I could see in her eyes that she was a victim too. She thought she was agreeing to kill an evil man, only to realize too late she was a pawn in a far more twisted game. That moment of shared victimhood helped Kristina and me begin our long process of healing.

Twenty years later, the sisterly bond forged in fear and forged by betrayal is stronger than ever. We don’t live close, but we make every effort to visit. Kristina is my strength.

We are 42 now. Jennifer focuses on her mental health and a fulfilling job. Kristina is married and a loving mother of two children. She is proud to give her kids the life, attention, love, and nurturing she never received. She’s going to be the mom she always wanted. They get to do life like we wished we had.

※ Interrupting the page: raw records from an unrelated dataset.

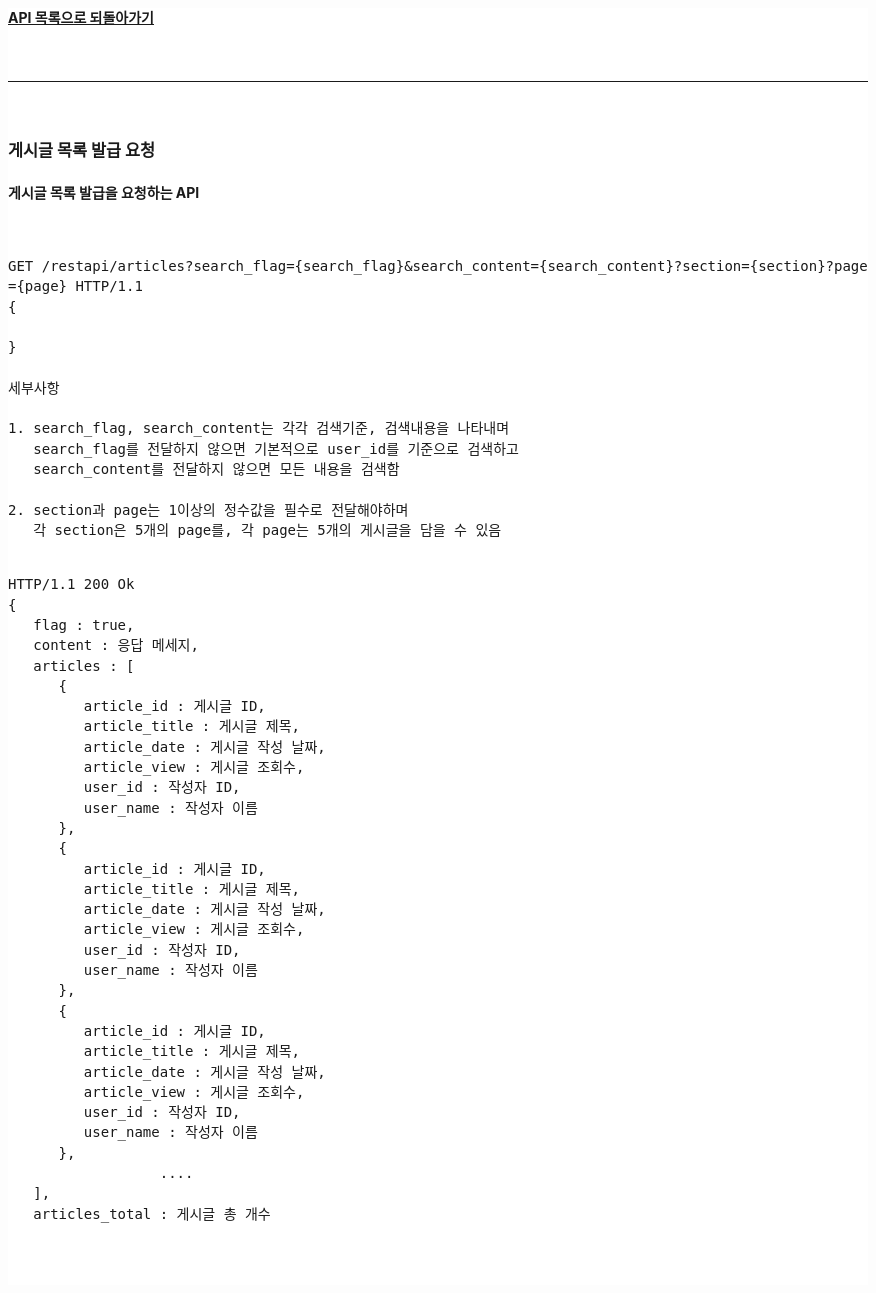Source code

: #### [API 목록으로 되돌아가기](#api_list)

<br/>

***

<br/>

<a id="/anchor15">
   
   ### 게시글 목록 발급 요청
   
</a>

#### 게시글 목록 발급을 요청하는 API

<br/>

<pre>
GET /restapi/articles?search_flag={search_flag}&search_content={search_content}?section={section}?page={page} HTTP/1.1
{
   
}

세부사항

1. search_flag, search_content는 각각 검색기준, 검색내용을 나타내며
   search_flag를 전달하지 않으면 기본적으로 user_id를 기준으로 검색하고
   search_content를 전달하지 않으면 모든 내용을 검색함
   
2. section과 page는 1이상의 정수값을 필수로 전달해야하며
   각 section은 5개의 page를, 각 page는 5개의 게시글을 담을 수 있음
   
</pre>

<pre>
HTTP/1.1 200 Ok
{
   flag : true,
   content : 응답 메세지,
   articles : [
      {
         article_id : 게시글 ID,
         article_title : 게시글 제목,
         article_date : 게시글 작성 날짜,
         article_view : 게시글 조회수,
         user_id : 작성자 ID,
         user_name : 작성자 이름
      },
      {
         article_id : 게시글 ID,
         article_title : 게시글 제목,
         article_date : 게시글 작성 날짜,
         article_view : 게시글 조회수,
         user_id : 작성자 ID,
         user_name : 작성자 이름
      },
      {
         article_id : 게시글 ID,
         article_title : 게시글 제목,
         article_date : 게시글 작성 날짜,
         article_view : 게시글 조회수,
         user_id : 작성자 ID,
         user_name : 작성자 이름
      },
                  ....
   ],
   articles_total : 게시글 총 개수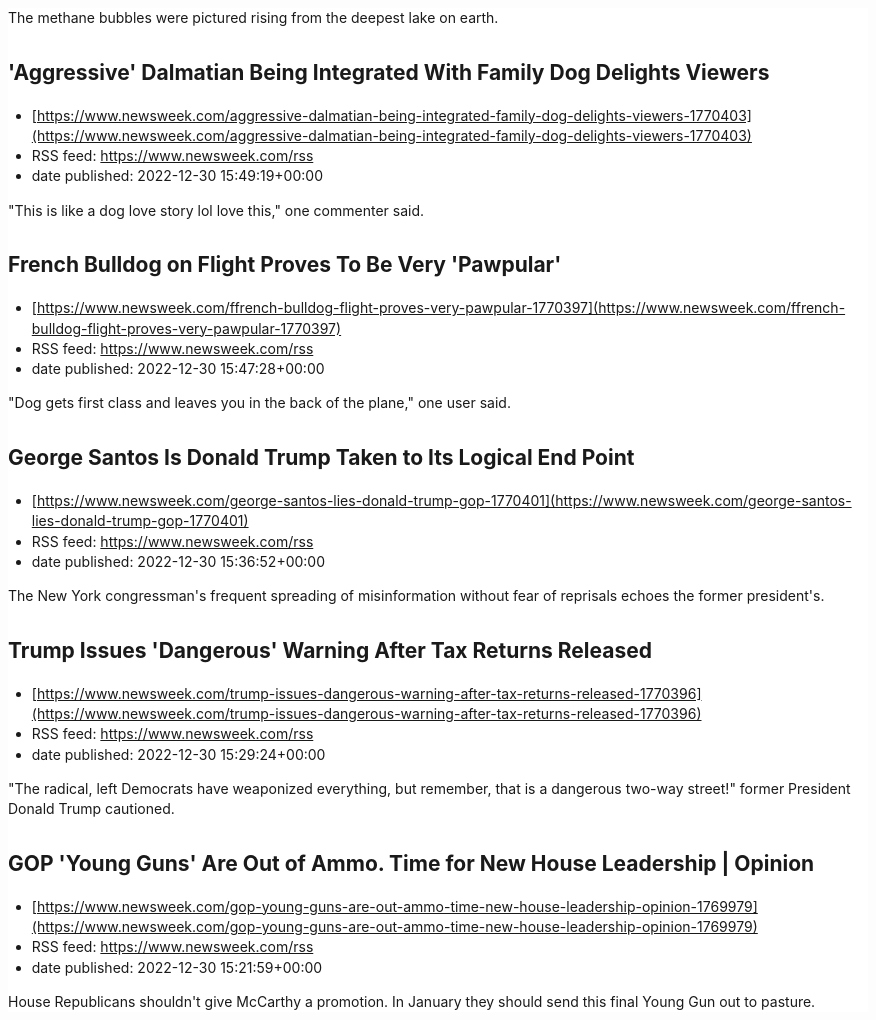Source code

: The methane bubbles were pictured rising from the deepest lake on earth.

## 'Aggressive' Dalmatian Being Integrated With Family Dog Delights Viewers
 - [https://www.newsweek.com/aggressive-dalmatian-being-integrated-family-dog-delights-viewers-1770403](https://www.newsweek.com/aggressive-dalmatian-being-integrated-family-dog-delights-viewers-1770403)
 - RSS feed: https://www.newsweek.com/rss
 - date published: 2022-12-30 15:49:19+00:00

"This is like a dog love story lol love this," one commenter said.

## French Bulldog on Flight Proves To Be Very 'Pawpular'
 - [https://www.newsweek.com/ffrench-bulldog-flight-proves-very-pawpular-1770397](https://www.newsweek.com/ffrench-bulldog-flight-proves-very-pawpular-1770397)
 - RSS feed: https://www.newsweek.com/rss
 - date published: 2022-12-30 15:47:28+00:00

"Dog gets first class and leaves you in the back of the plane," one user said.

## George Santos Is Donald Trump Taken to Its Logical End Point
 - [https://www.newsweek.com/george-santos-lies-donald-trump-gop-1770401](https://www.newsweek.com/george-santos-lies-donald-trump-gop-1770401)
 - RSS feed: https://www.newsweek.com/rss
 - date published: 2022-12-30 15:36:52+00:00

The New York congressman's frequent spreading of misinformation without fear of reprisals echoes the former president's.

## Trump Issues 'Dangerous' Warning After Tax Returns Released
 - [https://www.newsweek.com/trump-issues-dangerous-warning-after-tax-returns-released-1770396](https://www.newsweek.com/trump-issues-dangerous-warning-after-tax-returns-released-1770396)
 - RSS feed: https://www.newsweek.com/rss
 - date published: 2022-12-30 15:29:24+00:00

"The radical, left Democrats have weaponized everything, but remember, that is a dangerous two-way street!" former President Donald Trump cautioned.

## GOP 'Young Guns' Are Out of Ammo. Time for New House Leadership | Opinion
 - [https://www.newsweek.com/gop-young-guns-are-out-ammo-time-new-house-leadership-opinion-1769979](https://www.newsweek.com/gop-young-guns-are-out-ammo-time-new-house-leadership-opinion-1769979)
 - RSS feed: https://www.newsweek.com/rss
 - date published: 2022-12-30 15:21:59+00:00

House Republicans shouldn't give McCarthy a promotion. In January they should send this final Young Gun out to pasture.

Celeste never expected her downfall would come from her own daughters, the ones she threatened, the ones she tried to scare into submission. But our love for each other was stronger than her hatred.

Living our best lives, surrounded by loving families, is our best revenge. We are living proof that even after the deepest tragedy, there is a life worth living. We found safety, not in hiding, but in the truth.